「眼球綺譚」感想

眼球綺譚 (角川文庫)

眼球綺譚 (角川文庫)

2000年に読んで以来の再読。

これはいい塩梅のホラー短編集でした。「いい塩梅」とは、先に読んだ「殺人鬼」と比べてのことです。あのスプラッターぶりを続けて読むのは、さすがにつらいので(笑)。

前半3編の「再生」「呼子池の怪魚」「特別料理」が良かったですね。

「呼子池の怪魚」は、幻想的で切なさが感じられるのが良いのです。ちょっと美しさを感じるでしょ。

「再生」は上手くオチが決まっています。

「特別料理」はオチが分かるけど、やっぱり嫌だ!怖い!となるところが良いのです。

表題作の「眼球綺譚」はミステリー的なタッチもあって、ぐいぐいと読ませる中編です。巻末の風間賢二さんによる解説が濃厚で、今後の読書の参考にもなりました。「殺人鬼」シリーズといい、本書といい、ホラー作の解説は旧版も含めてどれもこれも熱が入っていますね。

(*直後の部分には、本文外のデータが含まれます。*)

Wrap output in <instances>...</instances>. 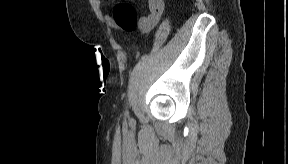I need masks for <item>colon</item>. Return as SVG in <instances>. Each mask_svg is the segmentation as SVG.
<instances>
[{
    "label": "colon",
    "instance_id": "colon-1",
    "mask_svg": "<svg viewBox=\"0 0 288 164\" xmlns=\"http://www.w3.org/2000/svg\"><path fill=\"white\" fill-rule=\"evenodd\" d=\"M150 14L152 17H158L160 15V10L151 7ZM113 19L122 29L127 32H135L138 26V14L136 9L126 2L119 3L113 9ZM144 19H147L145 17ZM144 28L149 29V24H144Z\"/></svg>",
    "mask_w": 288,
    "mask_h": 164
}]
</instances>
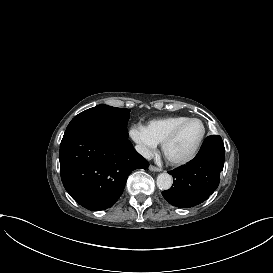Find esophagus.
Listing matches in <instances>:
<instances>
[{"instance_id": "esophagus-1", "label": "esophagus", "mask_w": 273, "mask_h": 273, "mask_svg": "<svg viewBox=\"0 0 273 273\" xmlns=\"http://www.w3.org/2000/svg\"><path fill=\"white\" fill-rule=\"evenodd\" d=\"M149 170H150V171H155V172H160V171H161L160 168L155 167L154 165H150V166H149Z\"/></svg>"}]
</instances>
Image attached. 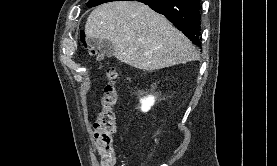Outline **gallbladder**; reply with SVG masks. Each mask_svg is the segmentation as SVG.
Segmentation results:
<instances>
[{"label":"gallbladder","mask_w":277,"mask_h":166,"mask_svg":"<svg viewBox=\"0 0 277 166\" xmlns=\"http://www.w3.org/2000/svg\"><path fill=\"white\" fill-rule=\"evenodd\" d=\"M88 46L92 48H96L99 50L103 55L107 57H112L114 55V47L113 44L107 39H96V38H89L87 40Z\"/></svg>","instance_id":"bac80fb5"}]
</instances>
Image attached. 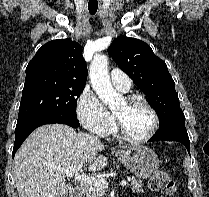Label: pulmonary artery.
Instances as JSON below:
<instances>
[{
	"instance_id": "pulmonary-artery-1",
	"label": "pulmonary artery",
	"mask_w": 209,
	"mask_h": 197,
	"mask_svg": "<svg viewBox=\"0 0 209 197\" xmlns=\"http://www.w3.org/2000/svg\"><path fill=\"white\" fill-rule=\"evenodd\" d=\"M110 78L113 86L122 92H127L131 87L129 76L119 69L111 70Z\"/></svg>"
}]
</instances>
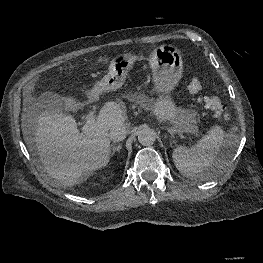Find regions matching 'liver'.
I'll return each mask as SVG.
<instances>
[{"label":"liver","mask_w":263,"mask_h":263,"mask_svg":"<svg viewBox=\"0 0 263 263\" xmlns=\"http://www.w3.org/2000/svg\"><path fill=\"white\" fill-rule=\"evenodd\" d=\"M101 92V88L85 91L92 101L98 100ZM63 102L68 112L81 106L72 97H64ZM126 118L124 105L107 102L100 109L94 128L81 132L72 115L41 112L39 104L26 94L21 121L24 134L30 128L34 130L35 147L44 171L56 185L72 187L108 164L109 131L114 126H124Z\"/></svg>","instance_id":"6515ba94"}]
</instances>
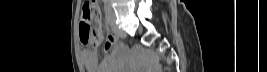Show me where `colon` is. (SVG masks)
Segmentation results:
<instances>
[{"label": "colon", "mask_w": 267, "mask_h": 72, "mask_svg": "<svg viewBox=\"0 0 267 72\" xmlns=\"http://www.w3.org/2000/svg\"><path fill=\"white\" fill-rule=\"evenodd\" d=\"M101 10L97 1H86L82 8V16L79 25L80 40L84 43L98 46L102 38L100 27Z\"/></svg>", "instance_id": "colon-1"}]
</instances>
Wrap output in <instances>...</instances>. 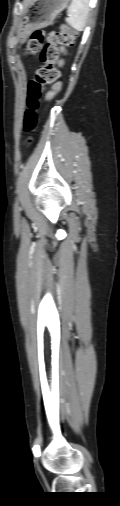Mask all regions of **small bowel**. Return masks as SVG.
I'll use <instances>...</instances> for the list:
<instances>
[{
  "label": "small bowel",
  "instance_id": "obj_1",
  "mask_svg": "<svg viewBox=\"0 0 120 506\" xmlns=\"http://www.w3.org/2000/svg\"><path fill=\"white\" fill-rule=\"evenodd\" d=\"M60 88V85L57 84L54 86L53 88V91H50L48 94H47V98L50 99L55 93L56 91Z\"/></svg>",
  "mask_w": 120,
  "mask_h": 506
}]
</instances>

そう言えば、自分も昔、谷山浩子さんのFM番組「ミスティナイト」のショートストーリーコーナーに投稿したホラーがあります。

「カクヨム」に投稿してあるので、一読して頂けたら嬉しいです(2500字程度の掌編です)。
kakuyomu.jp
↑を書いて番組で読まれたのは1995年7月。本書「眼球綺譚」を読んだのは2000年なので影響は受けていないのですが。

さて、綾辻作品を刊行順に読んでいるので、次は「フリークス」を読みます。